> int(((1-x^2)*ln((1+x)/(1-x))+2*x)^2,x=0..infinity);
But I have the impression it can be done via a number of intermediate
steps (?) Any help will be appreciated.
Han de Bruijn
Your problem is not well-posed. The integrand, f(x) = ((1-
x^2)*ln((1+x)/(1-x))+2*x)^2 is not defined for x > 1 (because ln((1+x)/
(1-x)) is the log of a negative number).
R.G. Vickson
Did you try the idefinite integral on the integrator (very ugly result
- but shows the issue Ray V. mentions).
The integral diverges to -infinity, and Maple 14 knows that: it gives
the result as -infinity. Note that as x -> infinity,
ln((1+x)/(1-x)) -> ln(-1) = I*Pi, so the integrand goes like -Pi^2 x^4.

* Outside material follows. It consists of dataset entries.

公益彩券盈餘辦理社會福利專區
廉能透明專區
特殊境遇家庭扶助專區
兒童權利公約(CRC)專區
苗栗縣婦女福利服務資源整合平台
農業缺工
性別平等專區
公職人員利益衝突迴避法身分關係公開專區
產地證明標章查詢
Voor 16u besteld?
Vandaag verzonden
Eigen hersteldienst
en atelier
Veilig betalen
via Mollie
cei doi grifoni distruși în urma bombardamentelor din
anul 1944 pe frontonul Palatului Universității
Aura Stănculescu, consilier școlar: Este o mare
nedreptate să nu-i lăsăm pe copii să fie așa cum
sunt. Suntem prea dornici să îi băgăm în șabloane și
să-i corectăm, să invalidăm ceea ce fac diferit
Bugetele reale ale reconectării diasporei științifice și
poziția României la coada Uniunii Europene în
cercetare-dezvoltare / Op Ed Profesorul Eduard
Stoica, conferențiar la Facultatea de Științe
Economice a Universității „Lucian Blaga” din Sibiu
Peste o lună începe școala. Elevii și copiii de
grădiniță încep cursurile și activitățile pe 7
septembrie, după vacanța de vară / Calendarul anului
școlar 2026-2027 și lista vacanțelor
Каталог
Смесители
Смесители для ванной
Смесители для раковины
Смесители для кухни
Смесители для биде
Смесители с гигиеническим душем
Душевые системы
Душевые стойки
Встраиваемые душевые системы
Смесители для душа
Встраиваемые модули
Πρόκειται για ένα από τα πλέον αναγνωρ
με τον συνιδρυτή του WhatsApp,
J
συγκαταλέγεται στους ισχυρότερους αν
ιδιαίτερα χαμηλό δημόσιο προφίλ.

Or were you thinking of some other integral?
--
Robert Israel isr...@math.MyUniversitysInitials.ca
Department of Mathematics http://www.math.ubc.ca/~israel
University of British Columbia Vancouver, BC, Canada
Yes, sorry. It must be this (still no outcome with Maple 8):
> int(((1-x^2)*ln(abs((1+x)/(1-x)))+2*x)^2,x=0..infinity);
Han de Bruijn
If you don't succeed the first time, try and try again:
> f(x) := ((1-x^2)*ln(abs((1+x)/(1-x)))+2*x)^2;
> int(expand(f(x)),x=0..infinity);
And the outcome is .. : 8/15*Pi^2 . YES !!
Han de Bruijn
I haven't tried Maple 14. I do get this answer in Maple 11, but only
after some manipulation: (1) split the integral into integrations over
[0,1] and [1,infinity), writing the integrand without absolute value
signs in the two cases; (2) changing variables to u = log((1+x)/(1-x))
in the first integral and to u = log((1=x)/(x-1)) in the second
integral. Summing the two results gives the above.
R.G. Vickson